Je regardai les personnes défiler devant le cercueil de mon père. Certains visages m'étaient familiers, d'autres parfaitement étrangers. Cependant, ils avaient tous en commun cet air défait qui défigurait leurs traits. Je ne savais pas combien d'entre-eux étaient réellement sincères lorsqu'ils se penchaient vers ma mère pour lui souffler des paroles réconfortantes ni combien seraient encore présents dans quelques mois pour lui témoigner le même soutien. Parce que le plus dur ce n'est pas tant de dire au revoir à quelqu'un qu'on aime, c'est de continuer à vivre sans lui.

Le prêtre débuta la cérémonie. Je l'écoutai à peine, le regard perdu dans les vitraux colorés. C'est la mention du prénom d'Olympe qui me ramena à la réalité. Je la vis s'avancer vers le prêtre, un bout de papier à la main. Nous lui avions, ma mère et moi, listé plusieurs souvenirs qui nous tenaient à cœur. Elle avait écouté avec attention et griffonné sur un bloc-notes. Je l'avais vue, à plusieurs reprises ensuite, concentrée sur la tâche délicate que nous lui avions confiée, soucieuse de réussir à mettre en mots nos pensées.

Elle se plaça, debout devant l'assemblée. Sa main trembla légèrement lorsqu'elle ajusta le micro.

« Qu'il est difficile, parfois, d'exprimer ce qu'on ressent.

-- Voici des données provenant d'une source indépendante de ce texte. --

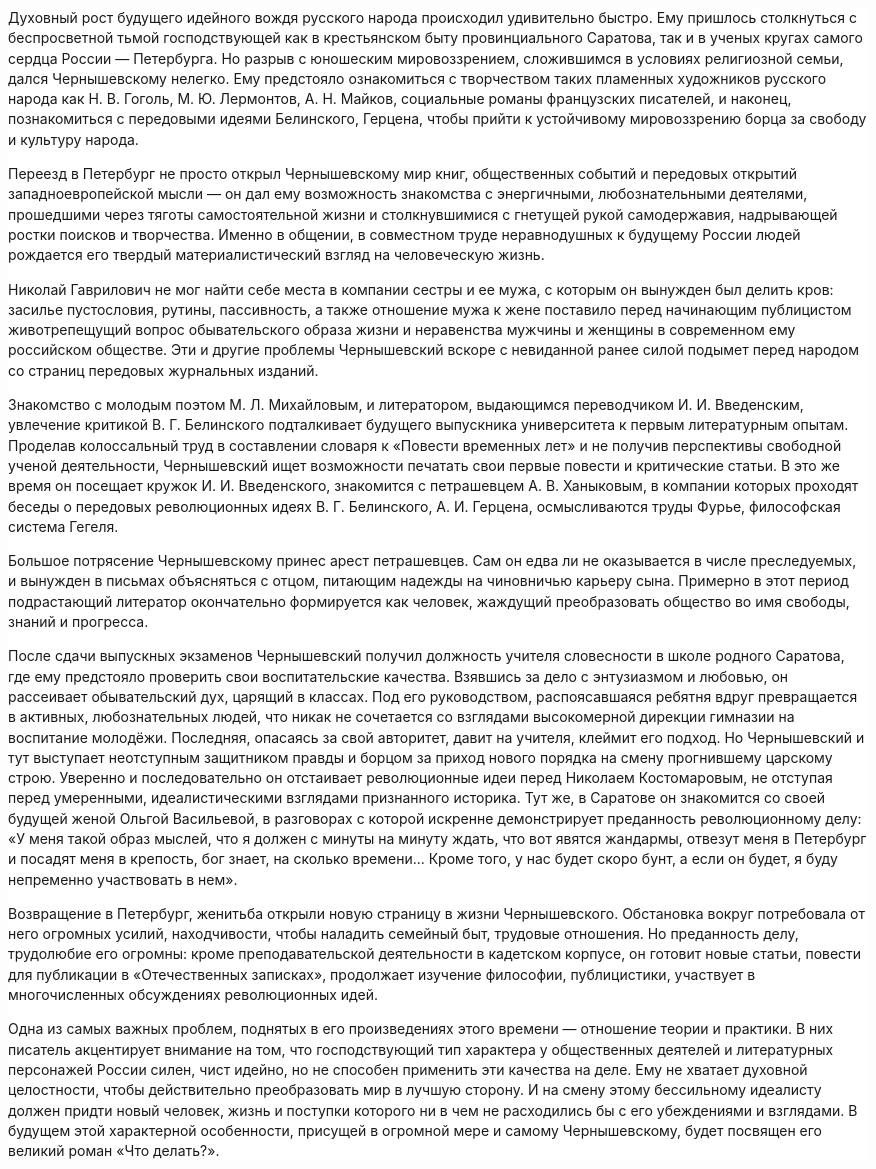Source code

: Духовный рост будущего идейного вождя русского народа происходил удивительно быстро. Ему пришлось столкнуться с беспросветной тьмой господствующей как в крестьянском быту провинциального Саратова, так и в ученых кругах самого сердца России — Петербурга. Но разрыв с юношеским мировоззрением, сложившимся в условиях религиозной семьи, дался Чернышевскому нелегко. Ему предстояло ознакомиться с творчеством таких пламенных художников русского народа как Н. В. Гоголь, М. Ю. Лермонтов, А. Н. Майков, социальные романы французских писателей, и наконец, познакомиться с передовыми идеями Белинского, Герцена, чтобы прийти к устойчивому мировоззрению борца за свободу и культуру народа.

Переезд в Петербург не просто открыл Чернышевскому мир книг, общественных событий и передовых открытий западноевропейской мысли — он дал ему возможность знакомства с энергичными, любознательными деятелями, прошедшими через тяготы самостоятельной жизни и столкнувшимися с гнетущей рукой самодержавия, надрывающей ростки поисков и творчества. Именно в общении, в совместном труде неравнодушных к будущему России людей рождается его твердый материалистический взгляд на человеческую жизнь.

Николай Гаврилович не мог найти себе места в компании сестры и ее мужа, с которым он вынужден был делить кров: засилье пустословия, рутины, пассивность, а также отношение мужа к жене поставило перед начинающим публицистом животрепещущий вопрос обывательского образа жизни и неравенства мужчины и женщины в современном ему российском обществе. Эти и другие проблемы Чернышевский вскоре с невиданной ранее силой подымет перед народом со страниц передовых журнальных изданий.

Знакомство с молодым поэтом М. Л. Михайловым, и литератором, выдающимся переводчиком И. И. Введенским, увлечение критикой В. Г. Белинского подталкивает будущего выпускника университета к первым литературным опытам. Проделав колоссальный труд в составлении словаря к «Повести временных лет» и не получив перспективы свободной ученой деятельности, Чернышевский ищет возможности печатать свои первые повести и критические статьи. В это же время он посещает кружок И. И. Введенского, знакомится с петрашевцем А. В. Ханыковым, в компании которых проходят беседы о передовых революционных идеях В. Г. Белинского, А. И. Герцена, осмысливаются труды Фурье, философская система Гегеля.

Большое потрясение Чернышевскому принес арест петрашевцев. Сам он едва ли не оказывается в числе преследуемых, и вынужден в письмах объясняться с отцом, питающим надежды на чиновничью карьеру сына. Примерно в этот период подрастающий литератор окончательно формируется как человек, жаждущий преобразовать общество во имя свободы, знаний и прогресса.

После сдачи выпускных экзаменов Чернышевский получил должность учителя словесности в школе родного Саратова, где ему предстояло проверить свои воспитательские качества. Взявшись за дело с энтузиазмом и любовью, он рассеивает обывательский дух, царящий в классах. Под его руководством, распоясавшаяся ребятня вдруг превращается в активных, любознательных людей, что никак не сочетается со взглядами высокомерной дирекции гимназии на воспитание молодёжи. Последняя, опасаясь за свой авторитет, давит на учителя, клеймит его подход. Но Чернышевский и тут выступает неотступным защитником правды и борцом за приход нового порядка на смену прогнившему царскому строю. Уверенно и последовательно он отстаивает революционные идеи перед Николаем Костомаровым, не отступая перед умеренными, идеалистическими взглядами признанного историка. Тут же, в Саратове он знакомится со своей будущей женой Ольгой Васильевой, в разговорах с которой искренне демонстрирует преданность революционному делу: «У меня такой образ мыслей, что я должен с минуты на минуту ждать, что вот явятся жандармы, отвезут меня в Петербург и посадят меня в крепость, бог знает, на сколько времени... Кроме того, у нас будет скоро бунт, а если он будет, я буду непременно участвовать в нем».

Возвращение в Петербург, женитьба открыли новую страницу в жизни Чернышевского. Обстановка вокруг потребовала от него огромных усилий, находчивости, чтобы наладить семейный быт, трудовые отношения. Но преданность делу, трудолюбие его огромны: кроме преподавательской деятельности в кадетском корпусе, он готовит новые статьи, повести для публикации в «Отечественных записках», продолжает изучение философии, публицистики, участвует в многочисленных обсуждениях революционных идей.

Одна из самых важных проблем, поднятых в его произведениях этого времени — отношение теории и практики. В них писатель акцентирует внимание на том, что господствующий тип характера у общественных деятелей и литературных персонажей России силен, чист идейно, но не способен применить эти качества на деле. Ему не хватает духовной целостности, чтобы действительно преобразовать мир в лучшую сторону. И на смену этому бессильному идеалисту должен придти новый человек, жизнь и поступки которого ни в чем не расходились бы с его убеждениями и взглядами. В будущем этой характерной особенности, присущей в огромной мере и самому Чернышевскому, будет посвящен его великий роман «Что делать?».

Le chagrin, la douleur, la pudeur, autant de raisons qui nous empêchent bien souvent de trouver les mots justes, les mots à la hauteur de notre amour.

Je crois, Francis, que toi, mieux que quiconque comprenait cela.

J'ai vu la douleur sur les visages de Marianne et d'Hector, j'ai entendu le chagrin dans leur voix lorsqu'ils m'ont parlé de toi. J'espère, par ces quelques mots en leur nom, être à la hauteur de leur amour pour toi.

C'est le 5 avril 1962, que dans un dernier souffle de vie, ta maman te donne naissance. Tu grandis aux côtés de ton père, cet homme solitaire qui t'apprend la patience et la bienveillance. Deux qualités qui feront de toi l'homme calme, discret et généreux qu'ils m'ont conté.

En 1983, ton regard croise celui de Marianne, et c'est sous un souffle de vent que vous échangez votre premier baiser. Du subtil mélange entre ta patience et sa persévérance naitra Hector, cinq plus tard.

Soucieux de partager un peu de votre bonheur, vous accueillez au sein de votre famille, des enfants brisés par la vie. Et c'est d'un souffle d'amour que vous les guidez sur un chemin plus serein.

Tu aimes Gainsbourg, la pêche et les travaux manuels. Tu passes le plus clair de ton temps dans la chaleur de ton atelier. Verrier de renom, tu vis de ta passion. Et c'est dans un souffle de verre que tu exprimes le mieux ton talent.

La vie viendra briser en mille éclats tes rêves de cristal. Depuis cinq ans, seul le souffle de ta respiration rythmait ton quotidien.

Aujourd'hui, plus que jamais, Marianne et Hector veulent que tu saches qu'ils ont entendu dans le silence de ces dernières années plus d'amour qu'ils n'en sauraient compté. Car l'amour ne se crie pas sur tous les toits, il se murmure du bout des lèvres. »

Je ne saurais dire ce qu'elle a ajouté ensuite tant ses derniers mots ont raisonné dans mon esprit. Il m'a fallu quelques coudes de mon oncle pour me lever et me rasseoir aux moments adéquats.

Comment cette gamine avait-elle pu comprendre ce que moi-même je n'étais jamais parvenu à saisir avec autant de clairvoyance ? Elle était d'une maturité saisissante pour son âge. Aussi douce qu'une plume, frêle qu'une brindille et réfléchie qu'un vieux Sage.

Je ne savais pas qui était cette gosse, ce que cette putain de vie avait bien pu lui infliger et ce que l'avenir lui réservait, mais j'étais sûr d'une chose : je ne laisserai rien ni personne la briser.